----- Dataset extract -----

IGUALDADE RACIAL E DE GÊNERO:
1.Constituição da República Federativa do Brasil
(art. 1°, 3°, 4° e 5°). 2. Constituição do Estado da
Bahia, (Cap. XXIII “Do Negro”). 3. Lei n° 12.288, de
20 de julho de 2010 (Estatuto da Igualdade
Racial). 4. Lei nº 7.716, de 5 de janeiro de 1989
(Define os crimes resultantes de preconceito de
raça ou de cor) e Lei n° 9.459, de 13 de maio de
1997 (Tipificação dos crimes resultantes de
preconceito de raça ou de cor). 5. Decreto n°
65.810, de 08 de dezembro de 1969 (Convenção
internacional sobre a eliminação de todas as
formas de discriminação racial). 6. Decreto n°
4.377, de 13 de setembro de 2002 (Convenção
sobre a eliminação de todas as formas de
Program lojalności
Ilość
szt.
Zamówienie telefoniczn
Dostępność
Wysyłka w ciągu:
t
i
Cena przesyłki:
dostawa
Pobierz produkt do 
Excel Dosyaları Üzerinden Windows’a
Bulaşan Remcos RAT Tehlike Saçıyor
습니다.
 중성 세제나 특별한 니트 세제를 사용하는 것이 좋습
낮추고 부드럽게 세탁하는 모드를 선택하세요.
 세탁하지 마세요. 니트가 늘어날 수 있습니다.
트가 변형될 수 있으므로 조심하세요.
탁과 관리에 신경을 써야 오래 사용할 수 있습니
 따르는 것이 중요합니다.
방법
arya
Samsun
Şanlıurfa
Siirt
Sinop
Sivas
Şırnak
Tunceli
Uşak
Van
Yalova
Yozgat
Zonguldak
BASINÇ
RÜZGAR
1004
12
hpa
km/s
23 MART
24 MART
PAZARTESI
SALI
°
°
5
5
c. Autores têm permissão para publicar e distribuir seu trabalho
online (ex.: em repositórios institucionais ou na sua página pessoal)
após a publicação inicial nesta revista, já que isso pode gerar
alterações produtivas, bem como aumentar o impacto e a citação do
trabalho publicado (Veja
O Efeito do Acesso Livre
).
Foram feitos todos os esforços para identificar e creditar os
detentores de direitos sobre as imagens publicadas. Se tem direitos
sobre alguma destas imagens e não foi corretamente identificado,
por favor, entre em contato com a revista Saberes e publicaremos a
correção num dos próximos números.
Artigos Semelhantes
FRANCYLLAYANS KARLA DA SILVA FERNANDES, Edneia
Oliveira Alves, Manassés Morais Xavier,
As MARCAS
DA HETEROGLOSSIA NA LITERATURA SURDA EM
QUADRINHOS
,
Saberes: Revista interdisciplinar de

-----

## Task prompt
Among the records above, find the lines where the word "preconceito" appears and copy them.

## Written answer
(Define os crimes resultantes de preconceito de
preconceito de raça ou de cor). 5. Decreto n°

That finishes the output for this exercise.